Меж тем война однажды кончилась. Односельчане, которые всё ждали, что Гильермо Доблес вот-вот вернётся, что подался он в партизаны, так и не дождались и наконец решили, что несчастный погиб, а потому похоронили его как полагается — правда, без тела — и поставили в северном углу кладбища крест над могильною плитой, под которой не было ни гроба, ни собственно могилы.
На захоронении Гильермо Доблеса никого не бывало, потому что жена его умерла молодой, а детей им бог не дал. Однако находились люди, что говорили, будто часто видели там Марко Сан-Херонимо, что вернулся недавно после лечения в сумасшедшем доме в Саленасе, где тосковал он год или два. Правда ли, нет ли, но, дескать, по пятницам, пока жив был Марко, последнее прибежище Гильермо Доблеса всегда было ухожено, и лежала на могильной плите одинокая чёрная роза, а Марко Сан-Херонимо, задумчиво улыбаясь, сутулился подле на большом белом камне, который подобрал бог весть где, и всё что-то бормотал себе под нос.
«Не спрашивайте меня, о чём это притча, — улыбнулся падре Поликарпо, закончив. — Я знаю множество притч, но не всегда умею растолковать их смысл». Потом он обратился к Матео и Тани с такими словами: «Вы любите друг друга, дети мои, я знаю.

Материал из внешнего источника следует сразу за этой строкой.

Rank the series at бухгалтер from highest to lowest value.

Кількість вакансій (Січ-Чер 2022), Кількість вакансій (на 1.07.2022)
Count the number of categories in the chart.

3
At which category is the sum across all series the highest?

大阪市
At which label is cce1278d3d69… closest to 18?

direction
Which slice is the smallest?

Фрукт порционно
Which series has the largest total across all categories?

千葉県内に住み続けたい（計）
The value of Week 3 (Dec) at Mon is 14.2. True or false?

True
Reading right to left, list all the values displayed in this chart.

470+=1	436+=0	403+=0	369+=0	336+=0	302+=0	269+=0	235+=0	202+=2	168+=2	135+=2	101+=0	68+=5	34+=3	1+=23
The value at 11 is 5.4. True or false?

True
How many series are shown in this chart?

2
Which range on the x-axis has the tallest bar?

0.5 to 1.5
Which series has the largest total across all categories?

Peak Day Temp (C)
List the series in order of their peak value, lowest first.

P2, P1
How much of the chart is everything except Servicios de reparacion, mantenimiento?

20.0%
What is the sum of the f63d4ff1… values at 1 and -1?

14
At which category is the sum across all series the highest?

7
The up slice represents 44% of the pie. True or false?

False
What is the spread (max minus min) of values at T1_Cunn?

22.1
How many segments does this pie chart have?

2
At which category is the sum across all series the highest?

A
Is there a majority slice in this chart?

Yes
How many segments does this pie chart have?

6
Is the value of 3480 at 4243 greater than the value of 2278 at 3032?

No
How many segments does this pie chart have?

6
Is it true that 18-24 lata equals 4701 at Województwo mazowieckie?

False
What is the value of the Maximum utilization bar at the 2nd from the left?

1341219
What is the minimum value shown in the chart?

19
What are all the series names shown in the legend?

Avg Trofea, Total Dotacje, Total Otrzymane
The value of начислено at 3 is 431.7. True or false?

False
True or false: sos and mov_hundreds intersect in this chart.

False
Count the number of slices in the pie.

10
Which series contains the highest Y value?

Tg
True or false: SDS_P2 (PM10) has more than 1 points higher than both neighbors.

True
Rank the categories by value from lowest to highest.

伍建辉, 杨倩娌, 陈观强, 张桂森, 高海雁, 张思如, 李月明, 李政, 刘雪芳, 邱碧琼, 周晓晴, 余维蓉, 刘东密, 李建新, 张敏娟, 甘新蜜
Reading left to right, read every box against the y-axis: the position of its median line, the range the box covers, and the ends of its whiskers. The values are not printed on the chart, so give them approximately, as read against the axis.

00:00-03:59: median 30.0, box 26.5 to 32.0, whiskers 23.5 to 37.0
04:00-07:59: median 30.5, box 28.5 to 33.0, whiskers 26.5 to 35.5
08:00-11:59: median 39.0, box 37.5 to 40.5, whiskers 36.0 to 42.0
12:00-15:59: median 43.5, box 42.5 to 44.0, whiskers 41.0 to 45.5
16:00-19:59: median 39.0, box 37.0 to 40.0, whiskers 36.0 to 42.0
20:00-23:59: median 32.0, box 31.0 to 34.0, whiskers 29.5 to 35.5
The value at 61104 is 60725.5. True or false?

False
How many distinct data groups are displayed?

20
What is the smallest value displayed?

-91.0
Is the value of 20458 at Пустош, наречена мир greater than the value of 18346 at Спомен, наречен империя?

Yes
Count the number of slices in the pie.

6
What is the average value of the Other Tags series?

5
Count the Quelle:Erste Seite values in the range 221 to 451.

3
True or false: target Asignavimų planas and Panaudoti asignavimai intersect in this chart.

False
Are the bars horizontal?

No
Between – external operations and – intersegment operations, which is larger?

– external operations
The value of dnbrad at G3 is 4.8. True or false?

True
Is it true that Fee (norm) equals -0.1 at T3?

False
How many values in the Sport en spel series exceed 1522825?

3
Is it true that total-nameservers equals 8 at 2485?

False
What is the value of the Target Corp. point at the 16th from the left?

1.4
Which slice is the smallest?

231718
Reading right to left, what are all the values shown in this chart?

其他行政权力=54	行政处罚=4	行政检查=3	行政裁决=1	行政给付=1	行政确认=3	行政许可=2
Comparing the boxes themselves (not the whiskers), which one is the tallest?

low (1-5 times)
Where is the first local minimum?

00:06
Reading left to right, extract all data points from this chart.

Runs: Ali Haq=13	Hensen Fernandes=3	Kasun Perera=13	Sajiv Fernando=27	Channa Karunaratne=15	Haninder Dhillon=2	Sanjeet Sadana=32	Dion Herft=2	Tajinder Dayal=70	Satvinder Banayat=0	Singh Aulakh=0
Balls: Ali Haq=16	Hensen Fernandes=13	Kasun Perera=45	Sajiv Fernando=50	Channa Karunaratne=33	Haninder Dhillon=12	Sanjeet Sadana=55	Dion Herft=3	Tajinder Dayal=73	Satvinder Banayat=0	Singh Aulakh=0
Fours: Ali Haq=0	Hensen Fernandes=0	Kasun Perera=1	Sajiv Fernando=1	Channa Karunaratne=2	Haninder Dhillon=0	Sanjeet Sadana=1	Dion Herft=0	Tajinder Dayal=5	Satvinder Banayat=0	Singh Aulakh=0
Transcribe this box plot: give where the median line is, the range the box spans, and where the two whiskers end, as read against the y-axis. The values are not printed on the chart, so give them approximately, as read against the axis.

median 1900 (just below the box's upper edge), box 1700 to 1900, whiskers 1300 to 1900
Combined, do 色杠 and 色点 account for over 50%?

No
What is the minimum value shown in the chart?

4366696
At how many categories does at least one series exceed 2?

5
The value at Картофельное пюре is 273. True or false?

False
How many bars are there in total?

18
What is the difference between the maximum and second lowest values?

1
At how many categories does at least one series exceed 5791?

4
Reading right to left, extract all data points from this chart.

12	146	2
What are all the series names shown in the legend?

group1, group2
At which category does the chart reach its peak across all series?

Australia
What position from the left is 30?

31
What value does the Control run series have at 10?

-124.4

Быть может, это… не та любовь, которая естественным образом рождается в свободном сердце, быть может, это больше сродни любви к ближнему, но… но бескорыстная любовь к ближнему ещё более возвышенна, нежели любовное чувство, возникающее между мужчиной и женщиной. Что ж, какая, в конце концов, разница, чем вызвано чувство — желанием или безнадежностью, не так ли, дети мои? Любите же, и дай вам Бог крылья».
Падре Поликарпо не забирали на допросы, не терзали пытками, не пугали расстрелом. Поначалу Матео даже позволил себе нехорошую мысль, что падре всего лишь подсадная утка, умело подобранная лейтенантом Луисом Бастиани: не добившись желаемого от Тани, он мог попробовать ещё раз, и фигура доброго и слабого священника в таком случае была весьма подходящей для того, чтобы попробовать вывести Матео Сакраменто на откровенность.